Could someone show me a Fanuc 10T thread canned cycle. I am working on a post and needed some information about the cycle and it's format.
There are a number of threading cycles available, but the most popular is the Multi Repetative G76 cycle. The Fanuc Series 10 control uses the single line format, now deemed Series 15 format and can be set via parameter on late model controls.
Originally Posted by aldepoalo
The G76 format is as follows:
G76 X.... Z.... I.....K.....D.....A.....P.....F.....Q(?)
X = Minor Diameter when cutting external thread, Major Diameter when cutting internal thread
Z = Finish coordinate of thread in Z axis
I = Taper amount, this can be omitted if a parallel thread
K = Height of thread, radius value
D = Depth of cut for the first threading pass
A = Included angle of thread form, or angle of tool nose, from 0 to 120 deg in 1 deg steps; the default is zero
P = Cutting method (Both edge threading with constant cutting amount by default, or for P0)
P1:One edge threading with constant cutting amount
P2:Both edge zigzag threading with constant cutting amount
P3:One edge threading with contant depth of cut
P4:Both edge threading with constant depth of cut
F = Lead of thread
Q = Thread start angle shift, from 0 to 360 degrees in steps of 0.001 degrees. This was available on some 10T controls, but not all. It was for use in cutting multi start threads. Cutting multi start threads can be cut without this feature by changing the Z start position by the pitch of the thread (Thread Lead divided by Number of Starts).
Last edited by angelw; 10-19-2011 at 01:49 AM.
Real good example, Angel.
All of the Canned Cyles on the 10T, the 6T and also the 15T are similar, they each have one line, are easy to learn and use.
I have several examples on my website, if you want to learn from them, look at
Good job, Angel.
Thank you so much!
That was just what I was looking for.
One More Question
When I run the cycle I have a problem.
The tool his not going to clearance from pass to pass. so what ends up happening is the tool is dragging across the threads and it comes back to the start posting to make the next pass.

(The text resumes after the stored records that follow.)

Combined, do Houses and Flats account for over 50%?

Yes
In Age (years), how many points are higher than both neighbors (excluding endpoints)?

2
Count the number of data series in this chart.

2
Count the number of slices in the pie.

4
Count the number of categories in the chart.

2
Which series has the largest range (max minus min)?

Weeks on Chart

1) There is no retract value in the code so is the retract defined on the controller somewhere?
2) How does the start position effect the retract?

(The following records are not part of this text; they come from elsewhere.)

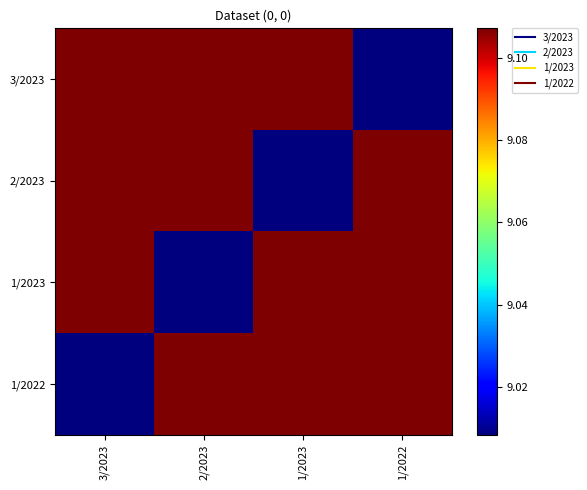

Reading left to right, extract all data points from this chart.

3/2023: 3/2023=9.1	2/2023=9.1	1/2023=9.1	1/2022=9.0
2/2023: 3/2023=9.1	2/2023=9.1	1/2023=9.0	1/2022=9.1
1/2023: 3/2023=9.1	2/2023=9.0	1/2023=9.1	1/2022=9.1
1/2022: 3/2023=9.0	2/2023=9.1	1/2023=9.1	1/2022=9.1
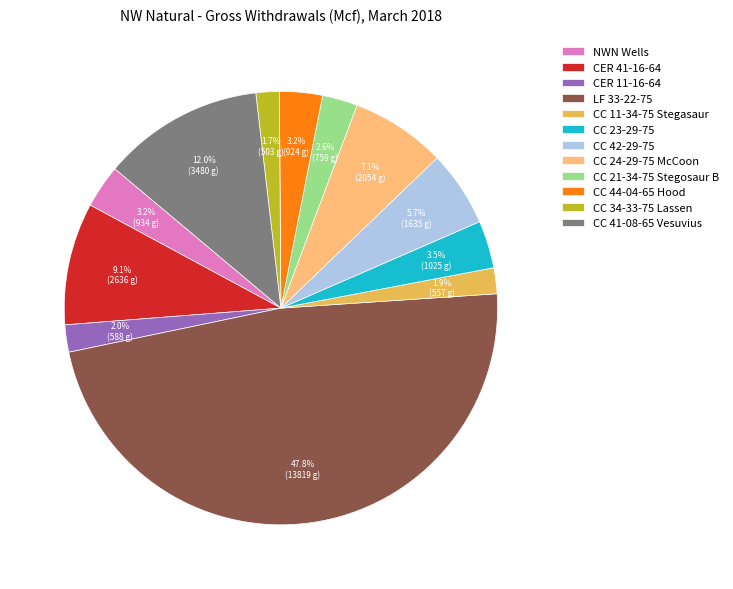

How many slices are in this pie chart?

12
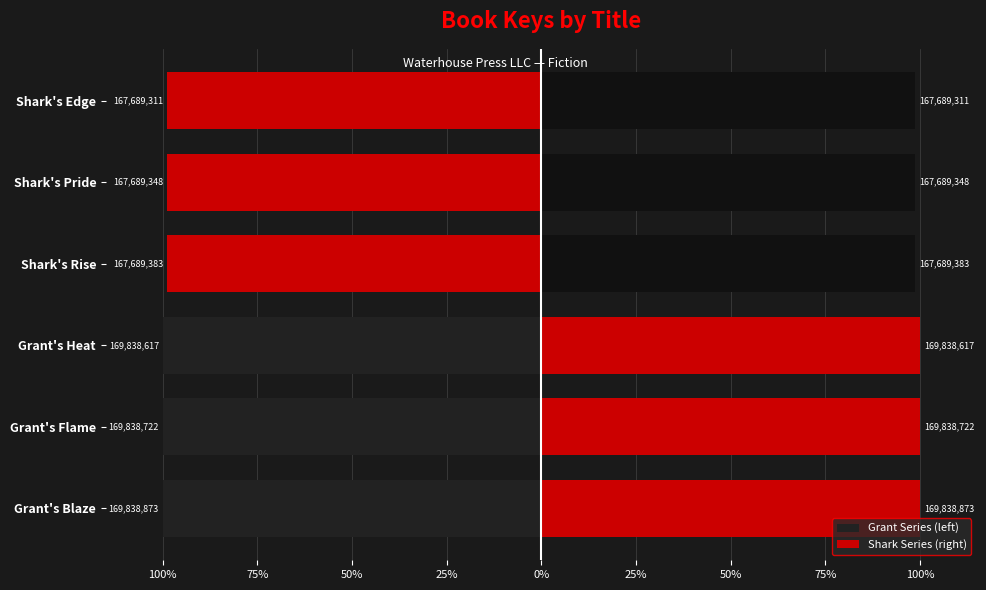

True or false: Shark Series (right) has a value of 179.8 at Grant's Flame.

False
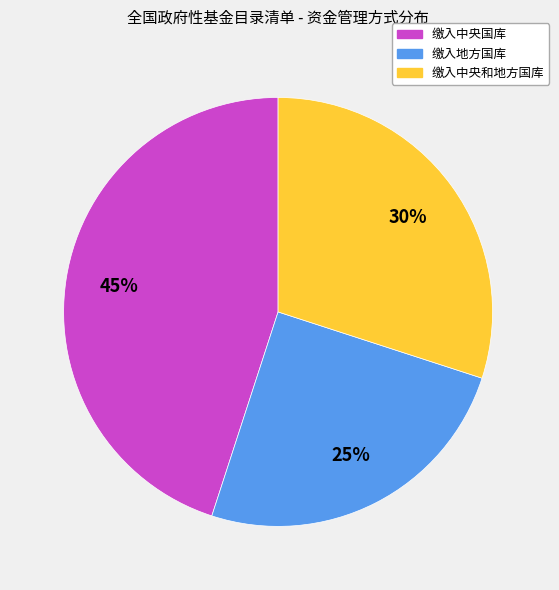

How many segments does this pie chart have?

3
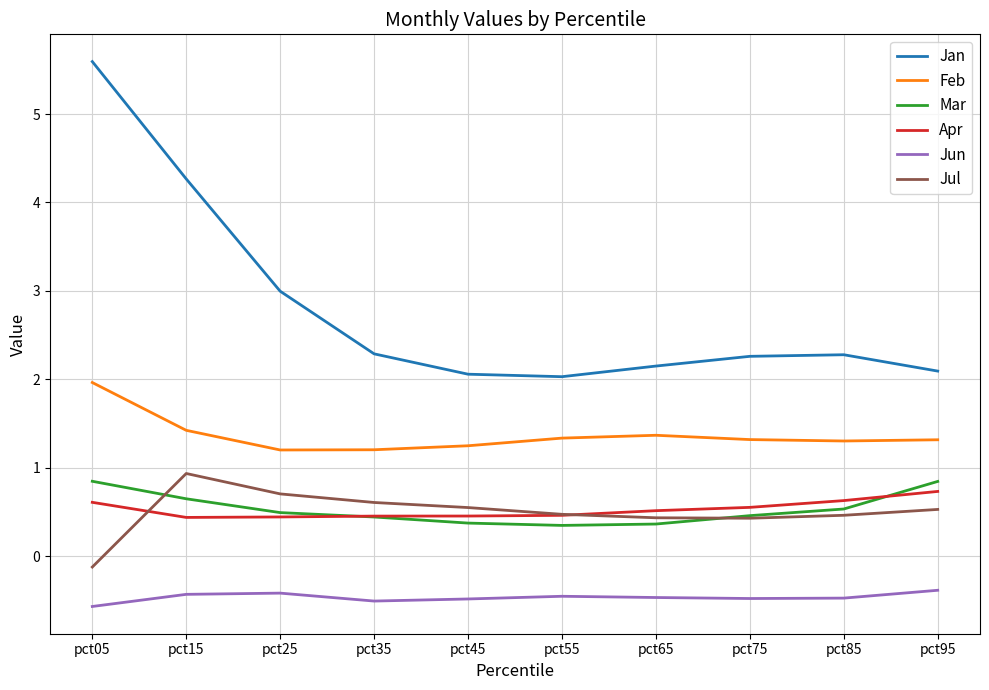

What is the maximum value shown in the chart?

5.6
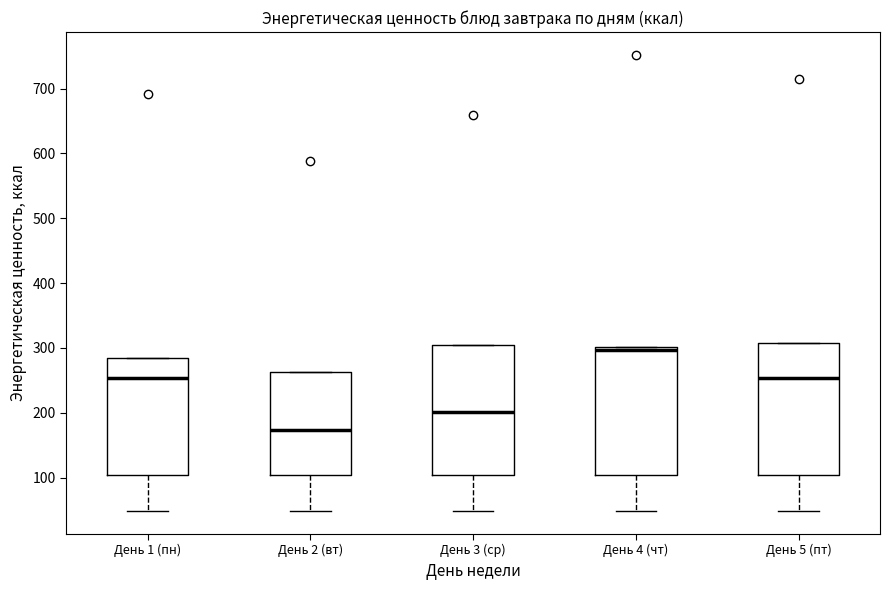

Which box's median line is the lowest?

День 2 (вт)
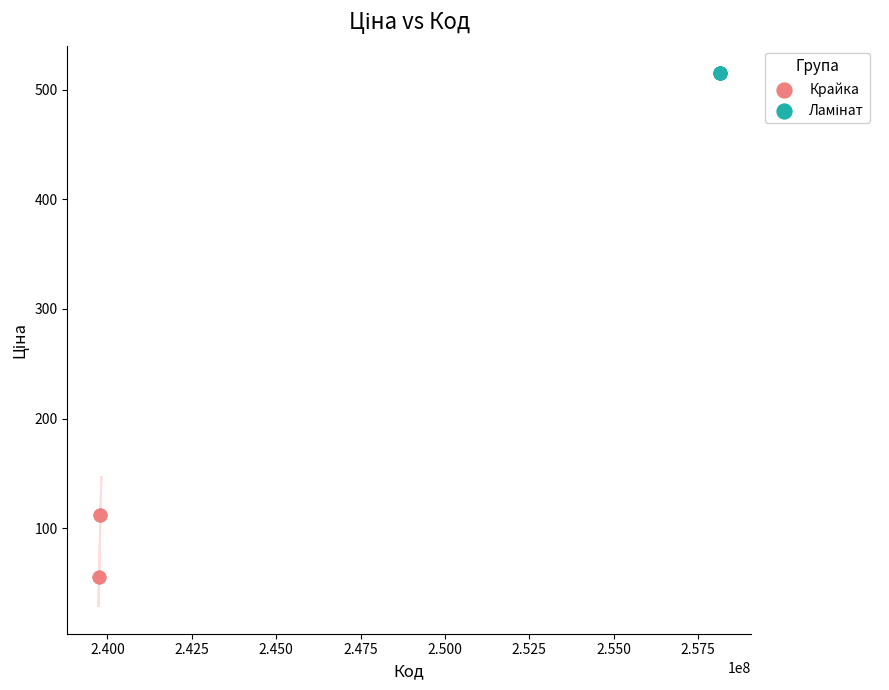

Which series reaches the minimum Y coordinate?

Крайка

I am thinking this issue has something to do with my start position, I am just not sure what I am doing wrong.
Is this the code I wrote:
(JOB 5 THREAD CYCLE )
(TOOL #12 60 DEG. 1/8 0.003 RAD THREADING )
G80 G40 G54
G97 S500 M03
G00 X.725 Z.1734
G01 X.625 F.0909
G76 X.5266 Z-.605 I0. K0492 D0030 A60 P1 F.090909
take out that G1 line right before the G76 line!!!

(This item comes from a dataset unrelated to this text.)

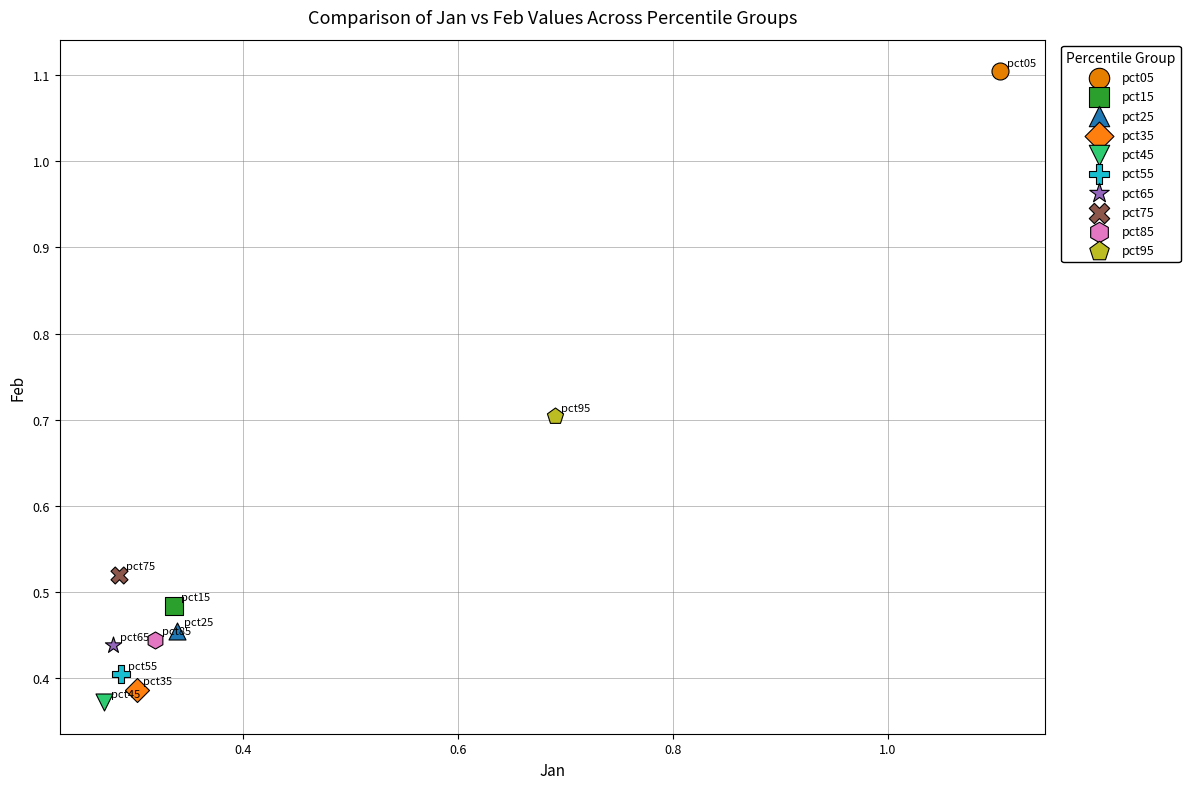

What are all the series names shown in the legend?

pct05, pct15, pct25, pct35, pct45, pct55, pct65, pct75, pct85, pct95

Yup that's what is was. It's working now.
Further to allen3944's suggestion, and by way of an explantaion, following is how the control deals with the G76 cycle:
Originally Posted by aldepoalo
Practically it does matter, but theoretically it doesn't matter how large an X coordinate (for a male thread) the tool starts from. In software, the control takes the X (minor diameter) value passed in the G76 cycle and adds K x 2 to determine where the major diameter of the thread is. D x 2 is then subtracted from this value to establish the X coordinate for the first threading pass. Accordingly, any X value greater than Xi + 2K (Xi being the X value passed in the G76 cycle) will give a retract that will clear the top of the thread. Obviously don't make it to close, give the tool some room to pass safely past the top of the thread when returning to the Z start point.
In your code listing, I note that the first depth of cut is only 0.003 (D0030). When using P1 mode, the depth of cut will progeressively become less to maintain the constant cutting amount, down to a minimum depth of cut that is clamped via a parameter setting. I would be surprised if the value set in the parameter is this small. You may like to look this parameter up and check the value set. Basically, the depth for the first pass should be as large as practical, as it has a direct bearing on the total number of passes to complete the thread. Also, the K value can be written with a decimal point.